• _Prompt_:
Copy out everything in the data from the line containing "class: Mammalia" down to the line containing "kingdom: Fungi", word for word and including both of those lines.

[start]

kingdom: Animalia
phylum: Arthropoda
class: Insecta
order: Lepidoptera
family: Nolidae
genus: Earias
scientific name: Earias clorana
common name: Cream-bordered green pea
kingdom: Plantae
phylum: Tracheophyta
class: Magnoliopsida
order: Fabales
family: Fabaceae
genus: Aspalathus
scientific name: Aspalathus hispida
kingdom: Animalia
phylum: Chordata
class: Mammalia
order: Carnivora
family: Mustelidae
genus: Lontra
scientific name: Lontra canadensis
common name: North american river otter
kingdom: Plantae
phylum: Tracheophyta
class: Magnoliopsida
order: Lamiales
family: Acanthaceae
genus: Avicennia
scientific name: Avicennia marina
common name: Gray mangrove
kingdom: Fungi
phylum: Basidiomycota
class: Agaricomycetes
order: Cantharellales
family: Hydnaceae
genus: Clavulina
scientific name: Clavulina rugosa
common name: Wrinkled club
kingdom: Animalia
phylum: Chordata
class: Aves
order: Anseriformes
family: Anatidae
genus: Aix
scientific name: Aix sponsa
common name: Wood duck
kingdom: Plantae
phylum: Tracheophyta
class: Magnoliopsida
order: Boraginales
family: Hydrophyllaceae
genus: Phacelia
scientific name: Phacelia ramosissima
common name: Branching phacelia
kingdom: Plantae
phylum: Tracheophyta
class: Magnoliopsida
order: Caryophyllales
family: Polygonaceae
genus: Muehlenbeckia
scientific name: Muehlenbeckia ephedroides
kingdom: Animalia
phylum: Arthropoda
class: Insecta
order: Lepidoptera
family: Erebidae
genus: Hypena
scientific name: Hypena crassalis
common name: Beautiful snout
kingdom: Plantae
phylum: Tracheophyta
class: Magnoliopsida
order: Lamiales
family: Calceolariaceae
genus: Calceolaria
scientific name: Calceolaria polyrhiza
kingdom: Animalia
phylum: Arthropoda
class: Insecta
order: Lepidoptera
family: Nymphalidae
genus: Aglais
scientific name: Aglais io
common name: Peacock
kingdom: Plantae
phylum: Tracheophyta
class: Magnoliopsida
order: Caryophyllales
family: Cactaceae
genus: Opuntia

[end]

• _Response to this task_:
class: Mammalia
order: Carnivora
family: Mustelidae
genus: Lontra
scientific name: Lontra canadensis
common name: North american river otter
kingdom: Plantae
phylum: Tracheophyta
class: Magnoliopsida
order: Lamiales
family: Acanthaceae
genus: Avicennia
scientific name: Avicennia marina
common name: Gray mangrove
kingdom: Fungi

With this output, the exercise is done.